• _Aim of the task_
Every line below that holds the word "image" counts once; please tally them and give only the total.

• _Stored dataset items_
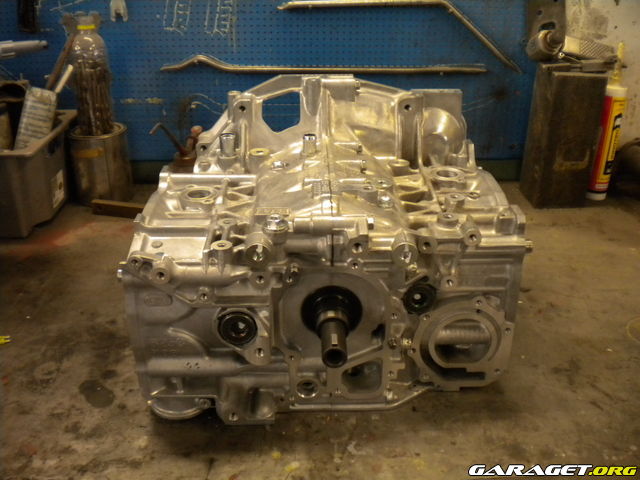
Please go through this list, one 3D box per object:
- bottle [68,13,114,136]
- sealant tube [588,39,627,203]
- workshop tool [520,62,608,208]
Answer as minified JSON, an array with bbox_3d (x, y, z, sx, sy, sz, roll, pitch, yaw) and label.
[{"bbox_3d":[-0.430,-0.311,1.221,0.067,0.219,0.067,1,24,0],"label":"bottle"},{"bbox_3d":[0.569,-0.230,1.281,0.050,0.307,0.050,14,27,27],"label":"sealant tube"},{"bbox_3d":[0.478,-0.202,1.276,0.097,0.258,0.108,1,24,2],"label":"workshop tool"}]

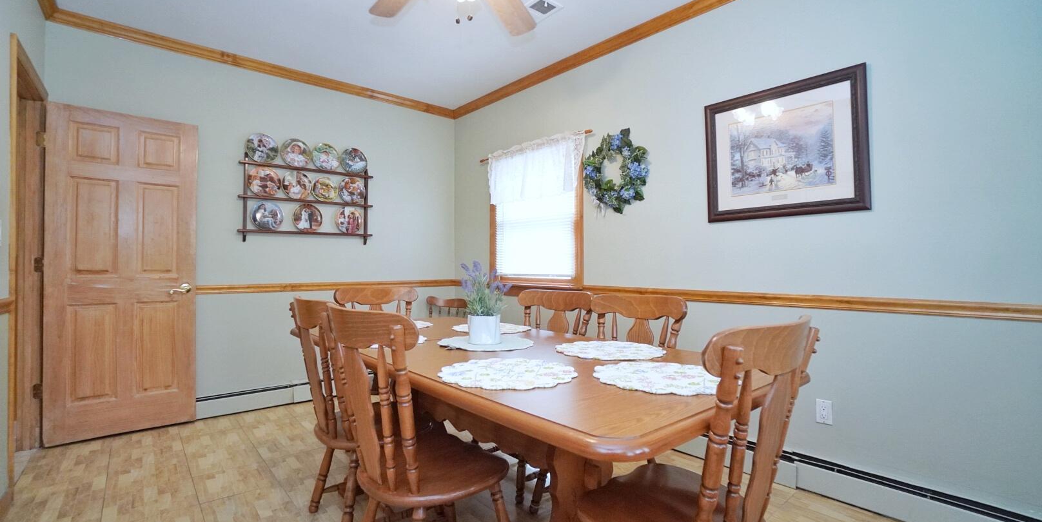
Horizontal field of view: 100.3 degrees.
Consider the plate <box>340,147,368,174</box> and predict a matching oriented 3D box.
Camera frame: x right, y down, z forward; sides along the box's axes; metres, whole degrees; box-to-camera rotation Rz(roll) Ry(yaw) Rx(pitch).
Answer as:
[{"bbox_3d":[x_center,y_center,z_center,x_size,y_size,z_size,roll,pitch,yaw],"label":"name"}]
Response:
[{"bbox_3d":[-1.415,-0.851,3.696,0.217,0.217,0.030,0,0,-39],"label":"plate"}]

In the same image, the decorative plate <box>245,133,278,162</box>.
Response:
[{"bbox_3d":[-1.937,-0.847,3.261,0.217,0.217,0.030,0,0,-39],"label":"decorative plate"}]

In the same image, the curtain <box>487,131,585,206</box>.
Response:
[{"bbox_3d":[0.079,-0.725,3.500,0.080,0.440,1.100,0,0,-42],"label":"curtain"}]

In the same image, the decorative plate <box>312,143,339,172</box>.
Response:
[{"bbox_3d":[-1.589,-0.849,3.551,0.217,0.217,0.030,0,0,-39],"label":"decorative plate"}]

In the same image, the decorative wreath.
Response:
[{"bbox_3d":[0.615,-0.602,2.900,0.110,0.530,0.490,0,0,-42],"label":"decorative wreath"}]

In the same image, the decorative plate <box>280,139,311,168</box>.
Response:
[{"bbox_3d":[-1.762,-0.845,3.407,0.217,0.217,0.030,0,0,-39],"label":"decorative plate"}]

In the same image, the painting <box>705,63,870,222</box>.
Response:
[{"bbox_3d":[1.302,-0.556,2.200,0.035,0.655,0.740,0,0,-42],"label":"painting"}]

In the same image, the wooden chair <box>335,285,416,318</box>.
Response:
[{"bbox_3d":[-0.760,0.628,2.456,0.500,0.945,0.520,0,0,-35],"label":"wooden chair"}]

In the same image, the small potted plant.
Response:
[{"bbox_3d":[-0.153,0.174,1.845,0.210,0.345,0.200,0,0,0],"label":"small potted plant"}]

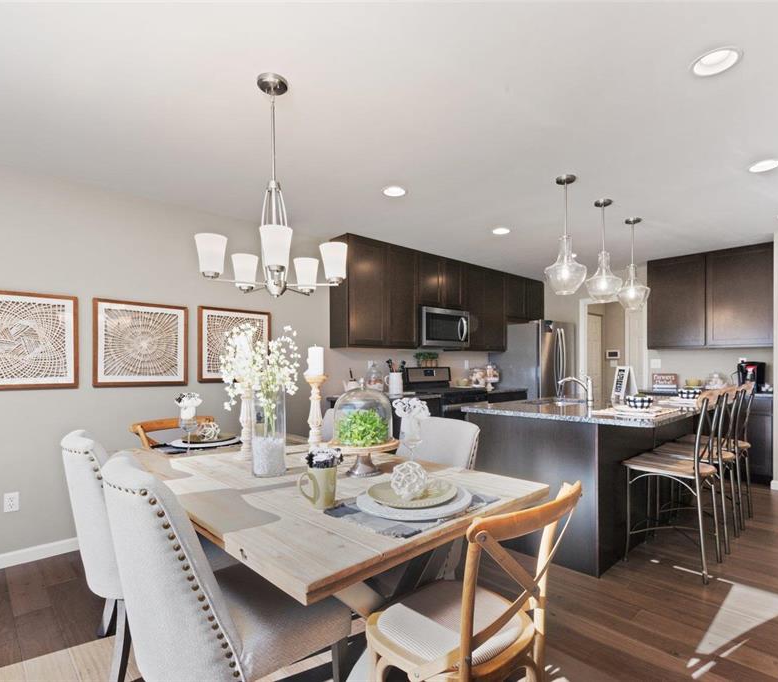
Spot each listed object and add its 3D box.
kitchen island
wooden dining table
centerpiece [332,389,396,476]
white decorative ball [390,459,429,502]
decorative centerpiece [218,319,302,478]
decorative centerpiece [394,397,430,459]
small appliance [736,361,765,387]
[{"bbox_3d":[1.669,0.940,3.300,1.920,0.914,1.160,2,-4,-43],"label":"kitchen island"},{"bbox_3d":[-0.405,0.940,1.869,1.021,0.772,1.839,2,-2,-43],"label":"wooden dining table"},{"bbox_3d":[-0.106,0.389,1.847,0.298,0.370,0.298,0,-3,0],"label":"centerpiece"},{"bbox_3d":[0.060,0.435,1.324,0.118,0.118,0.118,1,-2,0],"label":"white decorative ball"},{"bbox_3d":[-0.542,0.250,1.872,0.340,0.650,0.320,2,-4,-43],"label":"decorative centerpiece"},{"bbox_3d":[0.103,0.416,1.920,0.155,0.320,0.155,2,-4,-43],"label":"decorative centerpiece"},{"bbox_3d":[3.754,0.364,4.432,0.290,0.320,0.200,2,-2,-43],"label":"small appliance"}]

• _Solution to this exercise_
8